### Records excerpted from a collection:

:::::

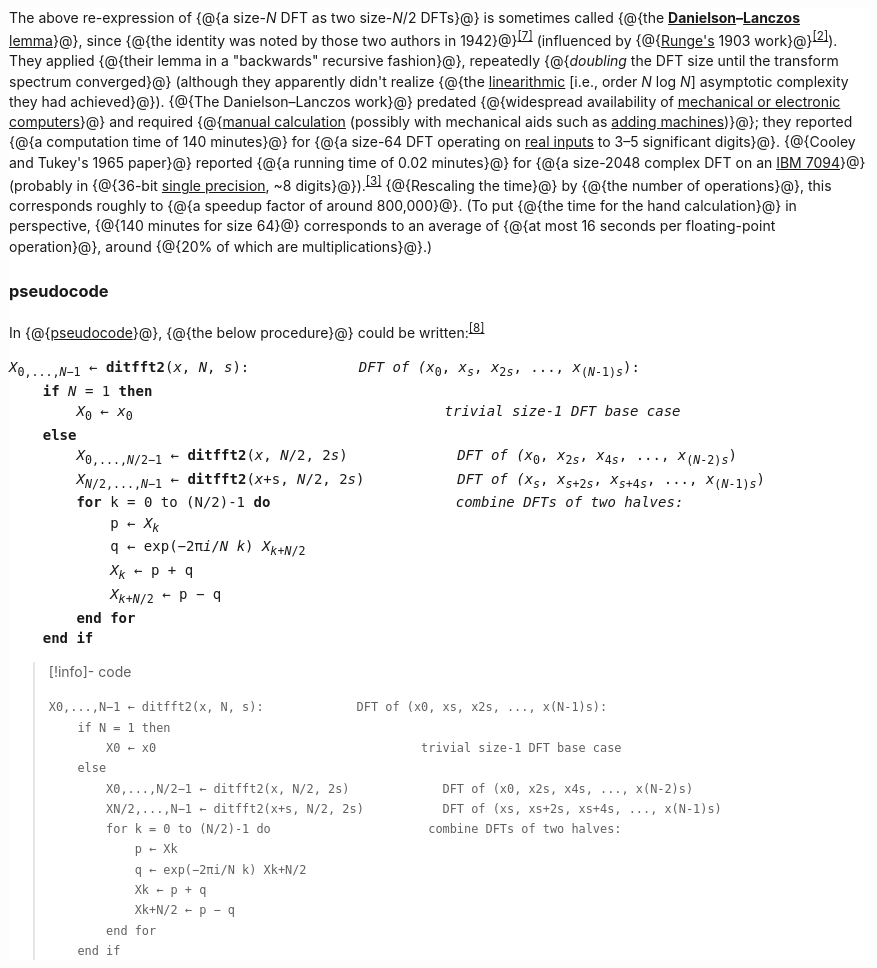 The above re-expression of {@{a size-_N_ DFT as two size-_N_/2 DFTs}@} is sometimes called {@{the __[Danielson](G.%20C.%20Danielson.md)–[Lanczos](Cornelius%20Lanczos.md)__ [lemma](lemma%20(mathematics).md)}@}, since {@{the identity was noted by those two authors in 1942}@}<sup>[\[7\]](#^ref-7)</sup> \(influenced by {@{[Runge's](Carl%20David%20Tolmé%20Runge.md) 1903 work}@}<sup>[\[2\]](#^ref-2)</sup>\). They applied {@{their lemma in a "backwards" recursive fashion}@}, repeatedly {@{_doubling_ the DFT size until the transform spectrum converged}@} \(although they apparently didn't realize {@{the [linearithmic](linearithmic.md#quasilinear%20time) \[i.e., order _N_ log _N_\] asymptotic complexity they had achieved}@}\). {@{The Danielson–Lanczos work}@} predated {@{widespread availability of [mechanical or electronic computers](history%20of%20computing%20hardware.md)}@} and required {@{[manual calculation](human%20computer.md) \(possibly with mechanical aids such as [adding machines](adding%20machine.md)\)}@}; they reported {@{a computation time of 140 minutes}@} for {@{a size-64 DFT operating on [real inputs](fast%20Fourier%20transform.md#FFT%20algorithms%20specialized%20for%20real%20or%20symmetric%20data) to 3–5 significant digits}@}. {@{Cooley and Tukey's 1965 paper}@} reported {@{a running time of 0.02 minutes}@} for {@{a size-2048 complex DFT on an [IBM 7094](IBM%207094.md#IBM%207094)}@} \(probably in {@{36-bit [single precision](floating%20point.md), ~8 digits}@}\).<sup>[\[3\]](#^ref-3)</sup> {@{Rescaling the time}@} by {@{the number of operations}@}, this corresponds roughly to {@{a speedup factor of around 800,000}@}. \(To put {@{the time for the hand calculation}@} in perspective, {@{140 minutes for size 64}@} corresponds to an average of {@{at most 16 seconds per floating-point operation}@}, around {@{20% of which are multiplications}@}.\)

### pseudocode

In {@{[pseudocode](pseudocode.md)}@}, {@{the below procedure}@} could be written:<sup>[\[8\]](#^ref-8)</sup>

<pre>
<i>X</i><sub>0,...,<i>N</i>−1</sub> ← <b>ditfft2</b>(<i>x</i>, <i>N</i>, <i>s</i>):             <i>DFT of (x</i><sub>0</sub>, <i>x<sub>s</sub></i>, <i>x</i><sub>2<i>s</i></sub>, ..., <i>x</i><sub>(<i>N</i>-1)<i>s</i></sub>):
    <b>if</b> <i>N</i> = 1 <b>then</b>
        <i>X</i><sub>0</sub> ← <i>x</i><sub>0</sub>                                     <i>trivial size-1 DFT base case</i>
    <b>else</b>
        <i>X</i><sub>0,...,<i>N</i>/2−1</sub> ← <b>ditfft2</b>(<i>x</i>, <i>N</i>/2, 2<i>s</i>)             <i>DFT of (x</i><sub>0</sub>, <i>x</i><sub>2<i>s</i></sub>, <i>x</i><sub>4<i>s</i></sub>, ..., <i>x</i><sub>(<i>N</i>-2)<i>s</i></sub>)
        <i>X<sub>N</sub></i><sub>/2,...,<i>N</i>−1</sub> ← <b>ditfft2</b>(<i>x</i>+s, <i>N</i>/2, 2<i>s</i>)           <i>DFT of (x<sub>s</sub></i>, <i>x<sub>s</sub></i><sub>+2<i>s</i></sub>, <i>x<sub>s</sub></i><sub>+4<i>s</i></sub>, ..., <i>x</i><sub>(<i>N</i>-1)<i>s</i></sub>)
        <b>for</b> k = 0 to (N/2)-1 <b>do</b>                      <i>combine DFTs of two halves:</i>
            p ← <i>X<sub>k</sub></i>
            q ← exp(−2π<i>i</i>/<i>N</i> <i>k</i>) <i>X<sub>k</sub></i><sub>+<i>N</i>/2</sub>
            <i>X<sub>k</sub></i> ← p + q
            <i>X<sub>k</sub></i><sub>+<i>N</i>/2</sub> ← p − q
        <b>end for</b>
    <b>end if</b>
</pre>

> [!info]- code
>
> ```pseudocode
> X0,...,N−1 ← ditfft2(x, N, s):             DFT of (x0, xs, x2s, ..., x(N-1)s):
>     if N = 1 then
>         X0 ← x0                                     trivial size-1 DFT base case
>     else
>         X0,...,N/2−1 ← ditfft2(x, N/2, 2s)             DFT of (x0, x2s, x4s, ..., x(N-2)s)
>         XN/2,...,N−1 ← ditfft2(x+s, N/2, 2s)           DFT of (xs, xs+2s, xs+4s, ..., x(N-1)s)
>         for k = 0 to (N/2)-1 do                      combine DFTs of two halves:
>             p ← Xk
>             q ← exp(−2πi/N k) Xk+N/2
>             Xk ← p + q 
>             Xk+N/2 ← p − q
>         end for
>     end if
> ```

:::::

Return all the records exactly, excluding images.

### Solution:
 The above re-expression of {@{a size-_N_ DFT as two size-_N_/2 DFTs}@} is sometimes called {@{the __[Danielson](G.%20C.%20Danielson.md)–[Lanczos](Cornelius%20Lanczos.md)__ [lemma](lemma%20(mathematics).md)}@}, since {@{the identity was noted by those two authors in 1942}@}<sup>[\[7\]](#^ref-7)</sup> \(influenced by {@{[Runge's](Carl%20David%20Tolmé%20Runge.md) 1903 work}@}<sup>[\[2\]](#^ref-2)</sup>\). They applied {@{their lemma in a "backwards" recursive fashion}@}, repeatedly {@{_doubling_ the DFT size until the transform spectrum converged}@} \(although they apparently didn't realize {@{the [linearithmic](linearithmic.md#quasilinear%20time) \[i.e., order _N_ log _N_\] asymptotic complexity they had achieved}@}\). {@{The Danielson–Lanczos work}@} predated {@{widespread availability of [mechanical or electronic computers](history%20of%20computing%20hardware.md)}@} and required {@{[manual calculation](human%20computer.md) \(possibly with mechanical aids such as [adding machines](adding%20machine.md)\)}@}; they reported {@{a computation time of 140 minutes}@} for {@{a size-64 DFT operating on [real inputs](fast%20Fourier%20transform.md#FFT%20algorithms%20specialized%20for%20real%20or%20symmetric%20data) to 3–5 significant digits}@}. {@{Cooley and Tukey's 1965 paper}@} reported {@{a running time of 0.02 minutes}@} for {@{a size-2048 complex DFT on an [IBM 7094](IBM%207094.md#IBM%207094)}@} \(probably in {@{36-bit [single precision](floating%20point.md), ~8 digits}@}\).<sup>[\[3\]](#^ref-3)</sup> {@{Rescaling the time}@} by {@{the number of operations}@}, this corresponds roughly to {@{a speedup factor of around 800,000}@}. \(To put {@{the time for the hand calculation}@} in perspective, {@{140 minutes for size 64}@} corresponds to an average of {@{at most 16 seconds per floating-point operation}@}, around {@{20% of which are multiplications}@}.\)

### pseudocode

In {@{[pseudocode](pseudocode.md)}@}, {@{the below procedure}@} could be written:<sup>[\[8\]](#^ref-8)</sup>

<pre>
<i>X</i><sub>0,...,<i>N</i>−1</sub> ← <b>ditfft2</b>(<i>x</i>, <i>N</i>, <i>s</i>):             <i>DFT of (x</i><sub>0</sub>, <i>x<sub>s</sub></i>, <i>x</i><sub>2<i>s</i></sub>, ..., <i>x</i><sub>(<i>N</i>-1)<i>s</i></sub>):
    <b>if</b> <i>N</i> = 1 <b>then</b>
        <i>X</i><sub>0</sub> ← <i>x</i><sub>0</sub>                                     <i>trivial size-1 DFT base case</i>
    <b>else</b>
        <i>X</i><sub>0,...,<i>N</i>/2−1</sub> ← <b>ditfft2</b>(<i>x</i>, <i>N</i>/2, 2<i>s</i>)             <i>DFT of (x</i><sub>0</sub>, <i>x</i><sub>2<i>s</i></sub>, <i>x</i><sub>4<i>s</i></sub>, ..., <i>x</i><sub>(<i>N</i>-2)<i>s</i></sub>)
        <i>X<sub>N</sub></i><sub>/2,...,<i>N</i>−1</sub> ← <b>ditfft2</b>(<i>x</i>+s, <i>N</i>/2, 2<i>s</i>)           <i>DFT of (x<sub>s</sub></i>, <i>x<sub>s</sub></i><sub>+2<i>s</i></sub>, <i>x<sub>s</sub></i><sub>+4<i>s</i></sub>, ..., <i>x</i><sub>(<i>N</i>-1)<i>s</i></sub>)
        <b>for</b> k = 0 to (N/2)-1 <b>do</b>                      <i>combine DFTs of two halves:</i>
            p ← <i>X<sub>k</sub></i>
            q ← exp(−2π<i>i</i>/<i>N</i> <i>k</i>) <i>X<sub>k</sub></i><sub>+<i>N</i>/2</sub>
            <i>X<sub>k</sub></i> ← p + q
            <i>X<sub>k</sub></i><sub>+<i>N</i>/2</sub> ← p − q
        <b>end for</b>
    <b>end if</b>
</pre>

> [!info]- code
>
> ```pseudocode
> X0,...,N−1 ← ditfft2(x, N, s):             DFT of (x0, xs, x2s, ..., x(N-1)s):
>     if N = 1 then
>         X0 ← x0                                     trivial size-1 DFT base case
>     else
>         X0,...,N/2−1 ← ditfft2(x, N/2, 2s)             DFT of (x0, x2s, x4s, ..., x(N-2)s)
>         XN/2,...,N−1 ← ditfft2(x+s, N/2, 2s)           DFT of (xs, xs+2s, xs+4s, ..., x(N-1)s)
>         for k = 0 to (N/2)-1 do                      combine DFTs of two halves:
>             p ← Xk
>             q ← exp(−2πi/N k) Xk+N/2
>             Xk ← p + q 
>             Xk+N/2 ← p − q
>         end for
>     end if
> ```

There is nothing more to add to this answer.